**INSTRUCTIONS FOR THE TASK**
Go through the entries below and retype them exactly, omitting each picture.

Top of TASK DATA

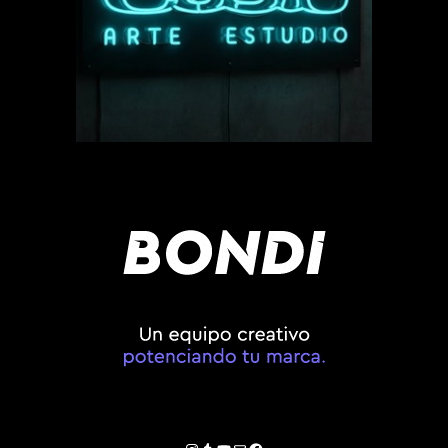
Instagram
Tumblr
YouTube
Correo electrónico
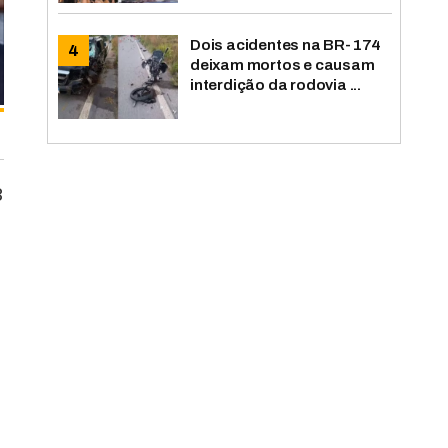
Dois acidentes na BR-174
deixam mortos e causam
interdição da rodovia ...
3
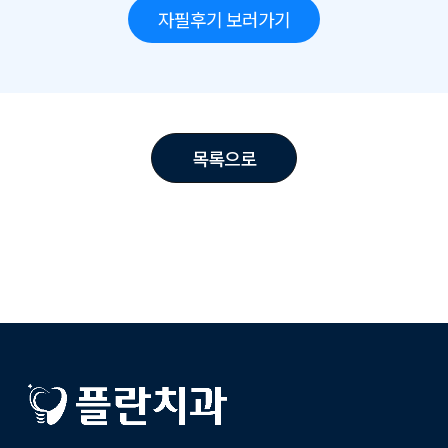
자필후기 보러가기
목록으로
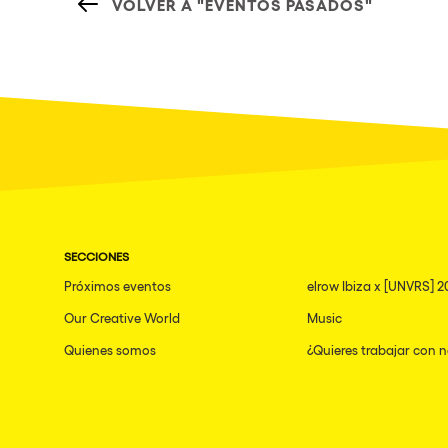
VOLVER A "EVENTOS PASADOS"
SECCIONES
Próximos eventos
elrow Ibiza x [UNVRS] 2
Our Creative World
Music
Quienes somos
¿Quieres trabajar con 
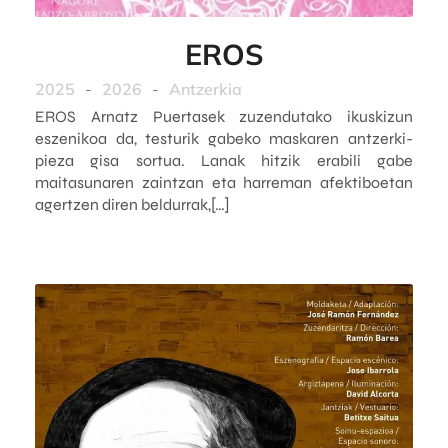
EROS
2025
-
2026
-
Antzerkia
EROS Arnatz Puertasek zuzendutako ikuskizun
eszenikoa da, testurik gabeko maskaren antzerki-
pieza gisa sortua. Lanak hitzik erabili gabe
maitasunaren zaintzan eta harreman afektiboetan
agertzen diren beldurrak,[…]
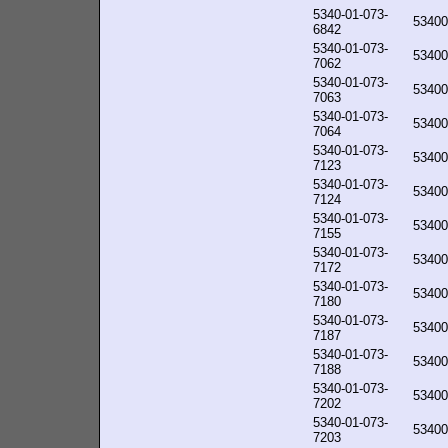
5340-01-073-
53400
6842
5340-01-073-
53400
7062
5340-01-073-
53400
7063
5340-01-073-
53400
7064
5340-01-073-
53400
7123
5340-01-073-
53400
7124
5340-01-073-
53400
7155
5340-01-073-
53400
7172
5340-01-073-
53400
7180
5340-01-073-
53400
7187
5340-01-073-
53400
7188
5340-01-073-
53400
7202
5340-01-073-
53400
7203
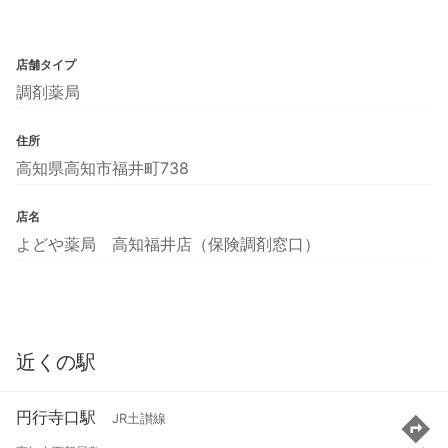
店舗タイプ
調剤薬局
住所
高知県高知市福井町738
店名
よどや薬局 高知福井店（保険調剤窓口）
近くの駅
円行寺口駅
JR土讃線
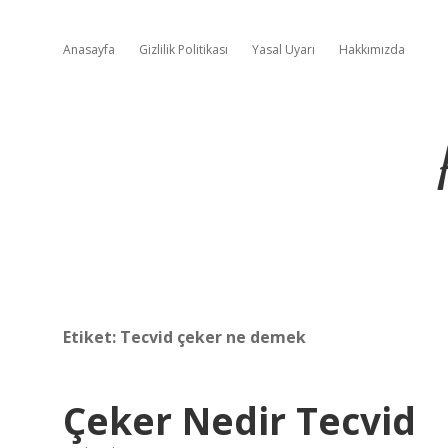
Anasayfa
Gizlilik Politikası
Yasal Uyarı
Hakkımızda
Etiket:
Tecvid çeker ne demek
Çeker Nedir Tecvid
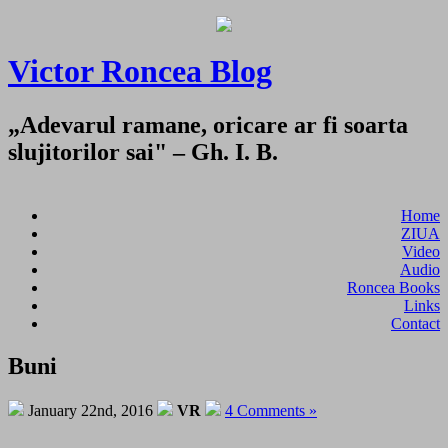
Victor Roncea Blog
„Adevarul ramane, oricare ar fi soarta
slujitorilor sai" – Gh. I. B.
Home
ZIUA
Video
Audio
Roncea Books
Links
Contact
Buni
January 22nd, 2016
VR
4 Comments »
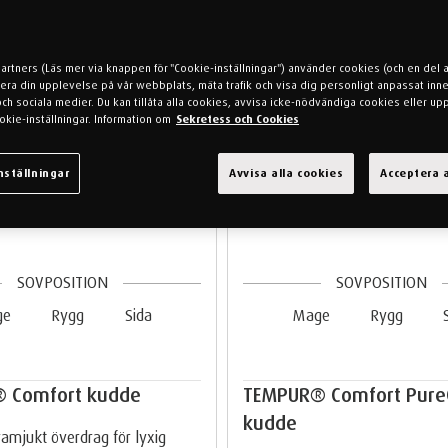
partners (Läs mer via knappen för "Cookie-inställningar") använder cookies (och en del 
mera din upplevelse på vår webbplats, mäta trafik och visa dig personligt anpassat inne
h sociala medier. Du kan tillåta alla cookies, avvisa icke-nödvändiga cookies eller up
okie-inställningar. Information om
Sekretess och Cookies
nställningar
Avvisa alla cookies
Acceptera a
SOVPOSITION
SOVPOSITION
ge
Rygg
Sida
Mage
Rygg
 Comfort kudde
TEMPUR® Comfort Pure
kudde
ramjukt överdrag för lyxig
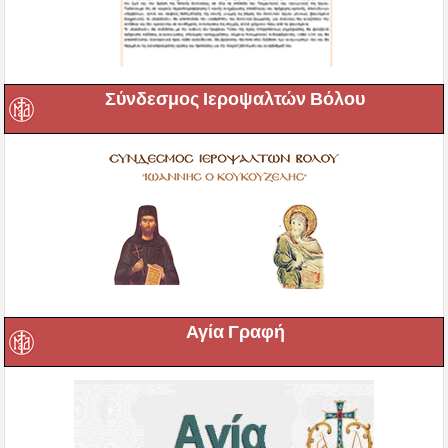
Σύνδεσμος Ιεροψαλτών Βόλου
Αγία Γραφή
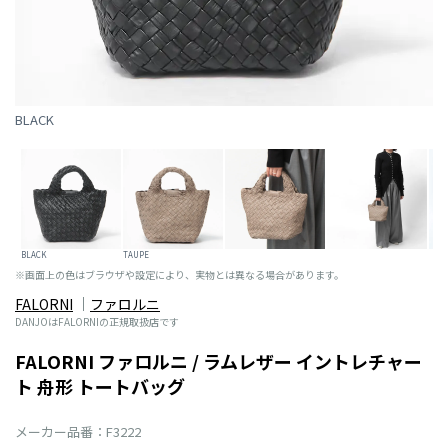
BLACK
BLACK
TAUPE
※画面上の色はブラウザや設定により、実物とは異なる場合があります。
FALORNI
ファロルニ
DANJOはFALORNIの正規取扱店です
FALORNI ファロルニ / ラムレザー イントレチャー
ト 舟形 トートバッグ
メーカー品番：F3222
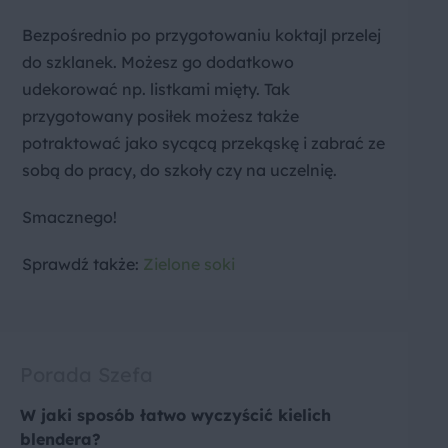
Bezpośrednio po przygotowaniu koktajl przelej
do szklanek. Możesz go dodatkowo
udekorować np. listkami mięty. Tak
przygotowany posiłek możesz także
potraktować jako sycącą przekąskę i zabrać ze
sobą do pracy, do szkoły czy na uczelnię.
Smacznego!
Sprawdź także:
Zielone soki
Porada Szefa
W jaki sposób łatwo wyczyścić kielich
blendera?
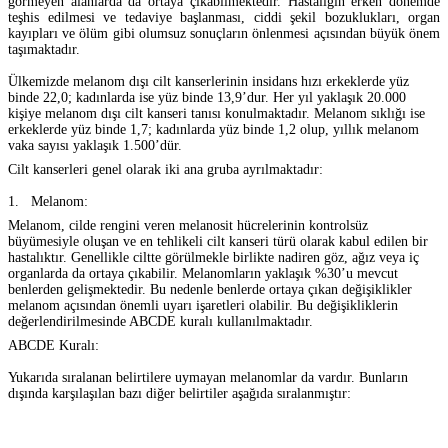
görmeyen alanlarda da ortaya çıkabilmektedir. Hastalığın erken dönemde
teşhis edilmesi ve tedaviye başlanması, ciddi şekil bozuklukları, organ
kayıpları ve ölüm gibi olumsuz sonuçların önlenmesi açısından büyük önem
taşımaktadır.
Ülkemizde melanom dışı cilt kanserlerinin insidans hızı erkeklerde yüz
binde 22,0; kadınlarda ise yüz binde 13,9’dur. Her yıl yaklaşık 20.000
kişiye melanom dışı cilt kanseri tanısı konulmaktadır. Melanom sıklığı ise
erkeklerde yüz binde 1,7; kadınlarda yüz binde 1,2 olup, yıllık melanom
vaka sayısı yaklaşık 1.500’dür.
Cilt kanserleri genel olarak iki ana gruba ayrılmaktadır:
1.
Melanom:
Melanom, cilde rengini veren melanosit hücrelerinin kontrolsüz
büyümesiyle oluşan ve en tehlikeli cilt kanseri türü olarak kabul edilen bir
hastalıktır. Genellikle ciltte görülmekle birlikte nadiren göz, ağız veya iç
organlarda da ortaya çıkabilir. Melanomların yaklaşık %30’u mevcut
benlerden gelişmektedir. Bu nedenle benlerde ortaya çıkan değişiklikler
melanom açısından önemli uyarı işaretleri olabilir. Bu değişikliklerin
değerlendirilmesinde ABCDE kuralı kullanılmaktadır.
ABCDE Kuralı:
Yukarıda sıralanan belirtilere uymayan melanomlar da vardır. Bunların
dışında karşılaşılan bazı diğer belirtiler aşağıda sıralanmıştır:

Bottom of TASK DATA

**OUTPUT FOR THIS EXERCISE**
Instagram
Tumblr
YouTube
Correo electrónico
Dois acidentes na BR-174
deixam mortos e causam
interdição da rodovia ...
3
자필후기 보러가기
목록으로
VOLVER A "EVENTOS PASADOS"
SECCIONES
Próximos eventos
elrow Ibiza x [UNVRS] 2
Our Creative World
Music
Quienes somos
¿Quieres trabajar con 
EROS
2025
-
2026
-
Antzerkia
EROS Arnatz Puertasek zuzendutako ikuskizun
eszenikoa da, testurik gabeko maskaren antzerki-
pieza gisa sortua. Lanak hitzik erabili gabe
maitasunaren zaintzan eta harreman afektiboetan
agertzen diren beldurrak,[…]
5340-01-073-
53400
6842
5340-01-073-
53400
7062
5340-01-073-
53400
7063
5340-01-073-
53400
7064
5340-01-073-
53400
7123
5340-01-073-
53400
7124
5340-01-073-
53400
7155
5340-01-073-
53400
7172
5340-01-073-
53400
7180
5340-01-073-
53400
7187
5340-01-073-
53400
7188
5340-01-073-
53400
7202
5340-01-073-
53400
7203
店舗タイプ
調剤薬局
住所
高知県高知市福井町738
店名
よどや薬局 高知福井店（保険調剤窓口）
近くの駅
円行寺口駅
JR土讃線
Anasayfa
Gizlilik Politikası
Yasal Uyarı
Hakkımızda
Etiket:
Tecvid çeker ne demek
Çeker Nedir Tecvid
Victor Roncea Blog
„Adevarul ramane, oricare ar fi soarta
slujitorilor sai" – Gh. I. B.
Home
ZIUA
Video
Audio
Roncea Books
Links
Contact
Buni
January 22nd, 2016
VR
4 Comments »
partners (Läs mer via knappen för "Cookie-inställningar") använder cookies (och en del 
mera din upplevelse på vår webbplats, mäta trafik och visa dig personligt anpassat inne
h sociala medier. Du kan tillåta alla cookies, avvisa icke-nödvändiga cookies eller up
okie-inställningar. Information om
Sekretess och Cookies
nställningar
Avvisa alla cookies
Acceptera a
SOVPOSITION
SOVPOSITION
ge
Rygg
Sida
Mage
Rygg
 Comfort kudde
TEMPUR® Comfort Pure
kudde
ramjukt överdrag för lyxig
Σύνδεσμος Ιεροψαλτών Βόλου
Αγία Γραφή
BLACK
BLACK
TAUPE
※画面上の色はブラウザや設定により、実物とは異なる場合があります。
FALORNI
ファロルニ
DANJOはFALORNIの正規取扱店です
FALORNI ファロルニ / ラムレザー イントレチャー
ト 舟形 トートバッグ
メーカー品番：F3222
Bezpośrednio po przygotowaniu koktajl przelej
do szklanek. Możesz go dodatkowo
udekorować np. listkami mięty. Tak
przygotowany posiłek możesz także
potraktować jako sycącą przekąskę i zabrać ze
sobą do pracy, do szkoły czy na uczelnię.
Smacznego!
Sprawdź także:
Zielone soki
Porada Szefa
W jaki sposób łatwo wyczyścić kielich
blendera?
görmeyen alanlarda da ortaya çıkabilmektedir. Hastalığın erken dönemde
teşhis edilmesi ve tedaviye başlanması, ciddi şekil bozuklukları, organ
kayıpları ve ölüm gibi olumsuz sonuçların önlenmesi açısından büyük önem
taşımaktadır.
Ülkemizde melanom dışı cilt kanserlerinin insidans hızı erkeklerde yüz
binde 22,0; kadınlarda ise yüz binde 13,9’dur. Her yıl yaklaşık 20.000
kişiye melanom dışı cilt kanseri tanısı konulmaktadır. Melanom sıklığı ise
erkeklerde yüz binde 1,7; kadınlarda yüz binde 1,2 olup, yıllık melanom
vaka sayısı yaklaşık 1.500’dür.
Cilt kanserleri genel olarak iki ana gruba ayrılmaktadır:
1.
Melanom:
Melanom, cilde rengini veren melanosit hücrelerinin kontrolsüz
büyümesiyle oluşan ve en tehlikeli cilt kanseri türü olarak kabul edilen bir
hastalıktır. Genellikle ciltte görülmekle birlikte nadiren göz, ağız veya iç
organlarda da ortaya çıkabilir. Melanomların yaklaşık %30’u mevcut
benlerden gelişmektedir. Bu nedenle benlerde ortaya çıkan değişiklikler
melanom açısından önemli uyarı işaretleri olabilir. Bu değişikliklerin
değerlendirilmesinde ABCDE kuralı kullanılmaktadır.
ABCDE Kuralı:
Yukarıda sıralanan belirtilere uymayan melanomlar da vardır. Bunların
dışında karşılaşılan bazı diğer belirtiler aşağıda sıralanmıştır:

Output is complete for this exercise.